### TASKS TO CARRY OUT
• a. In the photography news text, what place did Mavis in the Backseat win in the Outwin Boochever Portrait Competition?
• b. Using the photography news text, decide whether each statement agrees with it: (i) The Outwin Boochever Portrait Competition received more than 2500 submissions. (ii) The Slow Exposures festival runs over five days in Pike County, Georgia. (iii) Henebry's solo show is at the Babcock Gallery at Sweet Briar College. Give yes or no for each and quote the words that decide it.
• c. Carry on the photography news text from its last sentence, keeping its tone and subject.

Congratulations to Rothschild for all his good work with the Do Good Fund, and thanks to Rankin and to Boillot, and to the Georgia Review for bringing Rothschild and the Fund well-deserved recognition!
Richmond, VA-based photographer Cynthia Henebry is off to a splendid 2016!
Henebry's image Mavis in the Backseat (see image above), from her The Marriage Oaks portfolio, is currently on display at the Smithsonian National Portrait Gallery in Washington, DC, as part of the exhibit of finalists in the Outwin Boochever Portrait Competition, up now through January 8th, 2017.
Heneby's image was awarded second place in this national, all-media competition.
This is an extraordinary honor for Henebry, since The Outwin Boochever Portrait Competition received over 2500 submissions from artists from across the country.
The work submitted exhibited what the Portrait Gallery describes as a "dazzling variety of media and diverse approaches to the exploration of 'self' and 'other,'" challenging "preconceived notions of portraiture" that will "expand visitors’ imaginations"
The jurors at the National Portrait Gallery initially chose 50 finalists, whose work is now on display in Washington.
Mavis in the Backseat, Henebry's winning image, is also the cover image on the Winter 2016 issue of The Georgia Review,
In addition, Henebry has a major solo show of her work -- Cynthia Henebry: Photographs -- on display until March 25 at the Babcock Gallery at Sweet Briar College, in Virginia.
Henebry also had a fine 2015, with work in numerous shows, including ones at the Houston Center for Photography; the Virginia Museum of Fine Arts, in Richmond; the Cleveland Print Room, in Cleveland, OH; the Page Bond Gallery, in Richmond, VA; the Camden Image Gallery, in London; and the Brattleboro Museum and Art Center, in Brattleboro, VT.
Congratulations to Henebry for getting her career off to such a strong start. And, since its only March, who knows what the future will bring!
Chris Curry and all the good folks at Slow Exposures have released details for this year's renewal of their annual festival of rural Southern photography.
This year's festival will take place over four Slow Days in Pike County, Georgia, running from September 15th - 18th of 2016.
The Call for Entries for SlowExposures has now been posted.
This year's jurors are David Carol and Eliot Dudik. The deadline for submitting your entries is midnight on Sunday, June 19th, 2016.
Slow Exposures is a wonderful event, very much about Fine Art Photography and about the American South.

### DATA LISTING
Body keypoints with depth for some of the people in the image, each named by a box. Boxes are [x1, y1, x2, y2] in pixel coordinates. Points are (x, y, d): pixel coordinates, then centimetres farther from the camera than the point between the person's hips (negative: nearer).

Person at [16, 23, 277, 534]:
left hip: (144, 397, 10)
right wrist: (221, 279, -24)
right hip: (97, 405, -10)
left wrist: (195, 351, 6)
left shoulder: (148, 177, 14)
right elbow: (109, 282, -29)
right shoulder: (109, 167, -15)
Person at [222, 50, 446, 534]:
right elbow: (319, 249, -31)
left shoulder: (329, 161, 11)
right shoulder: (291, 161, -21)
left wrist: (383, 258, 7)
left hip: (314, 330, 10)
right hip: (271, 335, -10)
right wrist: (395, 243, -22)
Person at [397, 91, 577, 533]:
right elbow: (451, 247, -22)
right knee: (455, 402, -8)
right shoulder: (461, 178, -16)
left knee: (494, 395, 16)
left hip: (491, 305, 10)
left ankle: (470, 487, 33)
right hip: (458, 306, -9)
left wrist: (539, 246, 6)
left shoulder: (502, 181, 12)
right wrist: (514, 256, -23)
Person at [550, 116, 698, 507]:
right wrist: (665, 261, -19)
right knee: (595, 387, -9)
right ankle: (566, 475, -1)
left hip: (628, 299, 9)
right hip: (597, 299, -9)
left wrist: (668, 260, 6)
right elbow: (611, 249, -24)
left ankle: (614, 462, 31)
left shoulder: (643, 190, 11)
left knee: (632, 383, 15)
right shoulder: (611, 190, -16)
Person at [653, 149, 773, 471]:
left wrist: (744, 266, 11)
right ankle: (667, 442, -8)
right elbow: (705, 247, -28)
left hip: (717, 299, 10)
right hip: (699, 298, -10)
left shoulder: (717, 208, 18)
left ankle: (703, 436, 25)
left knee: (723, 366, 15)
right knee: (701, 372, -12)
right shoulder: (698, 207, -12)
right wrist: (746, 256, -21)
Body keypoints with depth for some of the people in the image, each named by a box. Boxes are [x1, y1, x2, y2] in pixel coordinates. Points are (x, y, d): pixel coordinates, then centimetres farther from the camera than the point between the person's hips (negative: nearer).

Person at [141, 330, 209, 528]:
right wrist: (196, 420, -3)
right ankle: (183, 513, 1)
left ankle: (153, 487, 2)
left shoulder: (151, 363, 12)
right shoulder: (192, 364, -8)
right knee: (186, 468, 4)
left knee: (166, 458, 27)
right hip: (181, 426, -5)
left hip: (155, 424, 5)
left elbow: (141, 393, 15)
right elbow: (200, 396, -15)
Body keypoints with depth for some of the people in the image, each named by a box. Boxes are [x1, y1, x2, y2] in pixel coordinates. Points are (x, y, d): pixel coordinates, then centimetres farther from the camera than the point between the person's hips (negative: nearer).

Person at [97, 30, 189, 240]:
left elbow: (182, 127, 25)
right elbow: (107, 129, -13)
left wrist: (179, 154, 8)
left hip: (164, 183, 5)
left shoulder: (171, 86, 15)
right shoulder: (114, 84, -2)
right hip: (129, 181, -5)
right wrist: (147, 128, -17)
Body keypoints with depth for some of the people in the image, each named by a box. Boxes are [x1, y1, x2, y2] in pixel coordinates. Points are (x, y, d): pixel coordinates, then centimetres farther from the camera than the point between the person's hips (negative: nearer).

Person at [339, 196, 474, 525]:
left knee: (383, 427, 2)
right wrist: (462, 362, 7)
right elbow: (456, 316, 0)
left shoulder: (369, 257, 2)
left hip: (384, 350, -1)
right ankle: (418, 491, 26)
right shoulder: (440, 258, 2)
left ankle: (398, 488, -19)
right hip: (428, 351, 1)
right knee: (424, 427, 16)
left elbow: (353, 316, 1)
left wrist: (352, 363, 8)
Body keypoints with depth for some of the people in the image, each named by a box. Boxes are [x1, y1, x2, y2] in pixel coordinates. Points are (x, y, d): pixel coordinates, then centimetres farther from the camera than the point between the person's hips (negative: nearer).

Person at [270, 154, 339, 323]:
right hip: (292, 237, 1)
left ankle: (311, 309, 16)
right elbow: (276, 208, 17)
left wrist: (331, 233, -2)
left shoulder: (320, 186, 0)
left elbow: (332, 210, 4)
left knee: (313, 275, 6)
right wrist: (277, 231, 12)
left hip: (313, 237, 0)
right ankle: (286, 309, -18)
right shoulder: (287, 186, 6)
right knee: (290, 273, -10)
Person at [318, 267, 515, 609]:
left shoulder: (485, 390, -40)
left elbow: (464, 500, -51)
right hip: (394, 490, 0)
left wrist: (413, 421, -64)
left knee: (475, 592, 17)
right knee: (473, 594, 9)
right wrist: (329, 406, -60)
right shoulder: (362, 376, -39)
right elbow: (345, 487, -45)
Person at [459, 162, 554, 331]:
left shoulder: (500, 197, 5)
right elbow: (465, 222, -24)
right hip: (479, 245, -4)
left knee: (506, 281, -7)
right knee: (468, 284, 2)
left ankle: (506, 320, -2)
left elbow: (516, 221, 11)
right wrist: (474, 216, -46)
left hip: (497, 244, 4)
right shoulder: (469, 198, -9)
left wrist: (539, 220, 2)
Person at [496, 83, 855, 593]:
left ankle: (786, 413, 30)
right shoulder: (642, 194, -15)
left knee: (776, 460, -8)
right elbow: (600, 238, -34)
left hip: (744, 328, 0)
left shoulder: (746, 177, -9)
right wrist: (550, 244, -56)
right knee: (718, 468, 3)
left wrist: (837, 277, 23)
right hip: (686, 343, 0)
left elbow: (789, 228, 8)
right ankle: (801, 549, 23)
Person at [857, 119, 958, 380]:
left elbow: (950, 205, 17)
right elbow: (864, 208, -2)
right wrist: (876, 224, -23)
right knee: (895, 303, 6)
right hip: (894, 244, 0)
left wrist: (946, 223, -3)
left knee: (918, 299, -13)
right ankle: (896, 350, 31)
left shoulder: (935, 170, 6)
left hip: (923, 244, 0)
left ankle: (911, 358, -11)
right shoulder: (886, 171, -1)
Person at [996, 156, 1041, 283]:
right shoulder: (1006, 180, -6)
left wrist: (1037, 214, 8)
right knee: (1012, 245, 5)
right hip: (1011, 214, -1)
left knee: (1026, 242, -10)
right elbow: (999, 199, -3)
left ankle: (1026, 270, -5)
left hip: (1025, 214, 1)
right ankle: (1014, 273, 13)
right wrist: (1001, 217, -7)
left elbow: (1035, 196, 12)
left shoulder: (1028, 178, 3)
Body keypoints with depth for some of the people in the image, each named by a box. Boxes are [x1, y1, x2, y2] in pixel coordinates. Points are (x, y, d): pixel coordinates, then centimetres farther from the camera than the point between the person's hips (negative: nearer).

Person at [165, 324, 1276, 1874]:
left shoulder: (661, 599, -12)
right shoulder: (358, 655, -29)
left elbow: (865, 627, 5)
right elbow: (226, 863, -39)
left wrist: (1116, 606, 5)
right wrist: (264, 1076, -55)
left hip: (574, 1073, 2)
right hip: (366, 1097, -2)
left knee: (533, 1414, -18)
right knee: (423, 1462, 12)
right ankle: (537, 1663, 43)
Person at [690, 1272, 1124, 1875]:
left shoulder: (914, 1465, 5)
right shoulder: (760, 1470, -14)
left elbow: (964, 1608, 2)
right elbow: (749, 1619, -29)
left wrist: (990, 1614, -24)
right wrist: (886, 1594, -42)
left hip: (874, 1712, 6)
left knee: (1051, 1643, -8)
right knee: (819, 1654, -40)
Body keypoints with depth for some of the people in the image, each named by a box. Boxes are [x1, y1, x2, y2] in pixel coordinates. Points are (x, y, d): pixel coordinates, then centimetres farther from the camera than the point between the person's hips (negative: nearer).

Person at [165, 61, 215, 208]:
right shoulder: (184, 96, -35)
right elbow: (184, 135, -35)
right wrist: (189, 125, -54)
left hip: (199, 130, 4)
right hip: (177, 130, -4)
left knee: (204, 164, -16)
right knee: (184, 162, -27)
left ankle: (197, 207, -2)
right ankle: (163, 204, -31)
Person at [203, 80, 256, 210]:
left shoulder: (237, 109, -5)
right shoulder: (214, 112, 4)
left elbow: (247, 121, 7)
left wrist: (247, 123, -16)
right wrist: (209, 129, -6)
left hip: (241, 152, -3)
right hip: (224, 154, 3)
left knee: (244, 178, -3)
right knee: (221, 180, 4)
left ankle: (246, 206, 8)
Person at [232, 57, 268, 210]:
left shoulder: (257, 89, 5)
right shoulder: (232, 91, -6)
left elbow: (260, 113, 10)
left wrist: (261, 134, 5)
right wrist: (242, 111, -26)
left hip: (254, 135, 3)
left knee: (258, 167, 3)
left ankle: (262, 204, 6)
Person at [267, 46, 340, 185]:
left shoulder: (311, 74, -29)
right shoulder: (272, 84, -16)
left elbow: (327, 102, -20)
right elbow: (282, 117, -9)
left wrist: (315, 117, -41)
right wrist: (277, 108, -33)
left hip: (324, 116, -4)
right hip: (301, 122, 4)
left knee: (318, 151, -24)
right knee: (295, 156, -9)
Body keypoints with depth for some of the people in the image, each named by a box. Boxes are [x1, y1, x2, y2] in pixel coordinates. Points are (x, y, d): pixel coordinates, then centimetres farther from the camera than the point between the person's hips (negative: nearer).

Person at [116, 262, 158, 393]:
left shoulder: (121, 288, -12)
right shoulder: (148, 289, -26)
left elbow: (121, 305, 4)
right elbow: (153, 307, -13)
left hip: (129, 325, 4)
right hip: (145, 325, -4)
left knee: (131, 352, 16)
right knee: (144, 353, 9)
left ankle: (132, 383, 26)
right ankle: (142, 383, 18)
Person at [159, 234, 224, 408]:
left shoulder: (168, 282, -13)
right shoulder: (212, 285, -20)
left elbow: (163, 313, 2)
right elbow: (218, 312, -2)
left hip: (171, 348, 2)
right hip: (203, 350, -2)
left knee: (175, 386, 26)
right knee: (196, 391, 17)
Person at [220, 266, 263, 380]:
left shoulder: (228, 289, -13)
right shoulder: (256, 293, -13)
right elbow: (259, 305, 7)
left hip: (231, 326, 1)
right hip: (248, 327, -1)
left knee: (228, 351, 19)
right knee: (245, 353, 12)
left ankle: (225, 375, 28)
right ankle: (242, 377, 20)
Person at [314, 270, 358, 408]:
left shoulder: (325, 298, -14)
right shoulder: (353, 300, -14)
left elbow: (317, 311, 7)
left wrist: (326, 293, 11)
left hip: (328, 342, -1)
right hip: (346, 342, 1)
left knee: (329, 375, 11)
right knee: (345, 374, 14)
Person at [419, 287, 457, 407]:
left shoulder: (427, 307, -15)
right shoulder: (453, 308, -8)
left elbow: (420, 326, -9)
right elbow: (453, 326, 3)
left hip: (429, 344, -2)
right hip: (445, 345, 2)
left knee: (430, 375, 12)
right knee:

### ANSWERS BY ITEM
• a. Second place.

• b.
(i) Yes: "The Outwin Boochever Portrait Competition received over 2500 submissions from artists from across the country."
(ii) No: "This year's festival will take place over four Slow Days in Pike County, Georgia"
(iii) Yes: "on display until March 25 at the Babcock Gallery at Sweet Briar College, in Virginia."

• c.
Here is the official Mission Statement of the Slow Exposures festival, which sorta says it all.
"Place
matters. Art matters. So does community. And, when the three are mixed
together by the SlowExposures volunteers--both natives and immigrants to
the American South, a peculiar alchemy occurs.
"Backgrounds, religions,
cultures, and political affiliations fall away in the creative challenge
of putting on the juried exhibition that showcases photography of the
rural southeast United States.
"The result: An annual crop of pictures
that manages to both pay homage to, and confound the stereotypes of the
region.
"We present the work in historic buildings that tell the story of
this long-time, cotton-growing region.
"Our intention is to support the
re-purposing of these places that hold our community’s memories and
history."
So its time to make your plans to take part in this year's Slow Exposures.
See the Call for Entries page for further information and for access to the application process.
February 26th, 2016 has been proclaimed officially to be Alysia Burton Steele Day in honor of Oxford, MS-based photographer Alysia Burton Steele and her new book Delta Jewels (see image below), available here.
Steele's book documents her search for her grandmother's wisdom, which Steele finds among the Church Mothers of the Mississippi Delta region, women who, Steele finds, organize community life, provide comfort
and support to those in need, help preserve traditions, and inspire young women in their communities.
Congratulations to Steele, and to the good folks of Baton Rouge for recognizing Steele's contribution, through her photography, to the development of Southern culture and to our understanding of the Southern experience.